-- TASK DESCRIPTION --
Give every line from the entries that contains "href".

------------------------------------

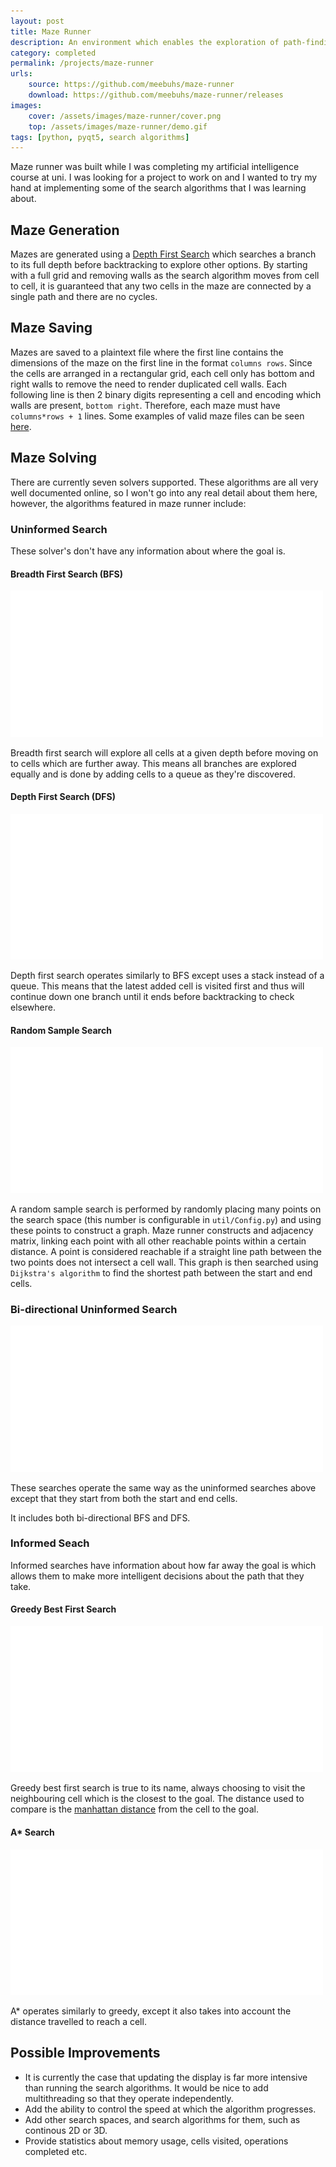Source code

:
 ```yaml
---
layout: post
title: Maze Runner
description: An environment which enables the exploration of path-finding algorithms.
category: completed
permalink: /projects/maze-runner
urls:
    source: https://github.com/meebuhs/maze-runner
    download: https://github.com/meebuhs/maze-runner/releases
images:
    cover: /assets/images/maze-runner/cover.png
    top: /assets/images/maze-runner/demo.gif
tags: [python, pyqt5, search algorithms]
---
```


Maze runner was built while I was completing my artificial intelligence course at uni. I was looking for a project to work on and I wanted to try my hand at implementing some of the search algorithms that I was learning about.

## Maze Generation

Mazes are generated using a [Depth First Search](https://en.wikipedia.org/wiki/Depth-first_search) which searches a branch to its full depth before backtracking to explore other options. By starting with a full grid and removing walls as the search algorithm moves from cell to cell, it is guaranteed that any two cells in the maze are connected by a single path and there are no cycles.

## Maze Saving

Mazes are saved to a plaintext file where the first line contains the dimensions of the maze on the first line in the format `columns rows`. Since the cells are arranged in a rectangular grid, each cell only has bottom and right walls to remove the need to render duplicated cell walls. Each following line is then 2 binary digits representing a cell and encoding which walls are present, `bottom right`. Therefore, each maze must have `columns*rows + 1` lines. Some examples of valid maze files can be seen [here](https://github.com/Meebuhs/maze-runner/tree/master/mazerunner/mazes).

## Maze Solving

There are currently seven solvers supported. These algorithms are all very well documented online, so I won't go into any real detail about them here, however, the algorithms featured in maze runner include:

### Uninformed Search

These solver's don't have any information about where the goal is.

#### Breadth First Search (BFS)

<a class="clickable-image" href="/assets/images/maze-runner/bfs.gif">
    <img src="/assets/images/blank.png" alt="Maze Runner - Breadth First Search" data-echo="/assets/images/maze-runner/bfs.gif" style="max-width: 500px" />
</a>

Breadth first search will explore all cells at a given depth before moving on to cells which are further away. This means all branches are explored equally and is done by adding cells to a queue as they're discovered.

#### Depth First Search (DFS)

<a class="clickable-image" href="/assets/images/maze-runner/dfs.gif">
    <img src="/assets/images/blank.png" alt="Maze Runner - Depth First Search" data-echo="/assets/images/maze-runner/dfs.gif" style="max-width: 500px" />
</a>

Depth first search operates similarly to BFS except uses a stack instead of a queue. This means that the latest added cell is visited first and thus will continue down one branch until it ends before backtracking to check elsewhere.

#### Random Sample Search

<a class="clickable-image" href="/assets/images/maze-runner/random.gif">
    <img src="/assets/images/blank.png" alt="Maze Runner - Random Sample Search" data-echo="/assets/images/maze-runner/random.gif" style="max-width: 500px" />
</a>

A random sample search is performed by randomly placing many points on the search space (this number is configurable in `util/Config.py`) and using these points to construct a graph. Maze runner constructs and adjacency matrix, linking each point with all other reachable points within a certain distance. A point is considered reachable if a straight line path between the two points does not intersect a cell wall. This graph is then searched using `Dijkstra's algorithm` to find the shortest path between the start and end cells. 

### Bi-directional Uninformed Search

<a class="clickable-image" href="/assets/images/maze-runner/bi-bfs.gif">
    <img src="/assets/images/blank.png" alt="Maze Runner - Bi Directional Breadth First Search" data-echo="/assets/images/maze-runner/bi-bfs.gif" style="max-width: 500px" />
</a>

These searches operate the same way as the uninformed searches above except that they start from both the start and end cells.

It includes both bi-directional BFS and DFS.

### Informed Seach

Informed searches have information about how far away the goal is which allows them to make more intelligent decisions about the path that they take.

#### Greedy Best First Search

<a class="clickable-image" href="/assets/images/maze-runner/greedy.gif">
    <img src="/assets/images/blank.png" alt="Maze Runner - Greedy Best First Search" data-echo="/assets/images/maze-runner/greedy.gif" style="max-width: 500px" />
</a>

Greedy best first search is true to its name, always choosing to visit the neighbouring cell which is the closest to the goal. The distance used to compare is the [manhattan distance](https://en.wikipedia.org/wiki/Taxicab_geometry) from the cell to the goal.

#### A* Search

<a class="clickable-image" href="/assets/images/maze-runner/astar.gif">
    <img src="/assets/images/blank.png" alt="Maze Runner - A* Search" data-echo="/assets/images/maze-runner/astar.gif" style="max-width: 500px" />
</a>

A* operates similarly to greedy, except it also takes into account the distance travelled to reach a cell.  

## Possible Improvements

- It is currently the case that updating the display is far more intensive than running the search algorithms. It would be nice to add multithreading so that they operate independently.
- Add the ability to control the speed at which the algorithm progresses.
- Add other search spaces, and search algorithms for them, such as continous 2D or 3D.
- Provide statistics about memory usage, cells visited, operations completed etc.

------------------------------------

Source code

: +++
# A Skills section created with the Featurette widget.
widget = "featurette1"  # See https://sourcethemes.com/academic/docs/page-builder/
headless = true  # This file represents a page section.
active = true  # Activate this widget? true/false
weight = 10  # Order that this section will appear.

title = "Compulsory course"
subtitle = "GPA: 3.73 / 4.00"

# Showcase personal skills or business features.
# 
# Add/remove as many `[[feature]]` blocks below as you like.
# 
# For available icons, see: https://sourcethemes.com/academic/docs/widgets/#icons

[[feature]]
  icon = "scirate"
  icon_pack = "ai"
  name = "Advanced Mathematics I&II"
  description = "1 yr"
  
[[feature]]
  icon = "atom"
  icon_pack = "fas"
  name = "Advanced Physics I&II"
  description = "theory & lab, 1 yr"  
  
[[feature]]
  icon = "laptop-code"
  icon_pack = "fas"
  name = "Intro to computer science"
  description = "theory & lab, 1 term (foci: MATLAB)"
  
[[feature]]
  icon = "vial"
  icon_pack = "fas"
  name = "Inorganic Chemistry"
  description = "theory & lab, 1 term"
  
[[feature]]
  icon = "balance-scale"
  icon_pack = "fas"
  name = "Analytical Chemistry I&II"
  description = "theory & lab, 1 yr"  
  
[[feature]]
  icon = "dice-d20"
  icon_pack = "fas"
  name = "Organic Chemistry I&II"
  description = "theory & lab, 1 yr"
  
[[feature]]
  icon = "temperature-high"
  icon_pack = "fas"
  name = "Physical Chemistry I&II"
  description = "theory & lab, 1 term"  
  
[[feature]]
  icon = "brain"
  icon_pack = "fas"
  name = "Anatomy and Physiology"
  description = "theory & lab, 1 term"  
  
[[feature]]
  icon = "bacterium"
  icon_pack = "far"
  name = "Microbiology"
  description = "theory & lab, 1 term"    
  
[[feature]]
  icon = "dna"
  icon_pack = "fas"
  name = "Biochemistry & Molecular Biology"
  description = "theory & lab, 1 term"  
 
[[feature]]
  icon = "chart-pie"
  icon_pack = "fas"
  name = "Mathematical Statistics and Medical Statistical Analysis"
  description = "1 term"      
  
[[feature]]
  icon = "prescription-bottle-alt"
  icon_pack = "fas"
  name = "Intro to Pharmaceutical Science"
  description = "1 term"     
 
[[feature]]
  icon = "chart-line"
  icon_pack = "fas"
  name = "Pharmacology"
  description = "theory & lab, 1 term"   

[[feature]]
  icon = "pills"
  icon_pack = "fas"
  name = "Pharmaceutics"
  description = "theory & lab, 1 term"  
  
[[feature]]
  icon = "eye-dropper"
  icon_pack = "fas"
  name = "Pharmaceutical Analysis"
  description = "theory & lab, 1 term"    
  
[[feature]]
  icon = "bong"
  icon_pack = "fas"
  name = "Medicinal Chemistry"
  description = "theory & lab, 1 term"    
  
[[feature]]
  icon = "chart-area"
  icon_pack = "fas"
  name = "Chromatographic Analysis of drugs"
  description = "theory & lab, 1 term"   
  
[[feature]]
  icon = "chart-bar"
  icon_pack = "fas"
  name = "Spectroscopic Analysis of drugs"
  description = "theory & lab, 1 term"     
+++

------------------------------------

-- WRITTEN REPLY --
<a class="clickable-image" href="/assets/images/maze-runner/bfs.gif">
<a class="clickable-image" href="/assets/images/maze-runner/dfs.gif">
<a class="clickable-image" href="/assets/images/maze-runner/random.gif">
<a class="clickable-image" href="/assets/images/maze-runner/bi-bfs.gif">
<a class="clickable-image" href="/assets/images/maze-runner/greedy.gif">
<a class="clickable-image" href="/assets/images/maze-runner/astar.gif">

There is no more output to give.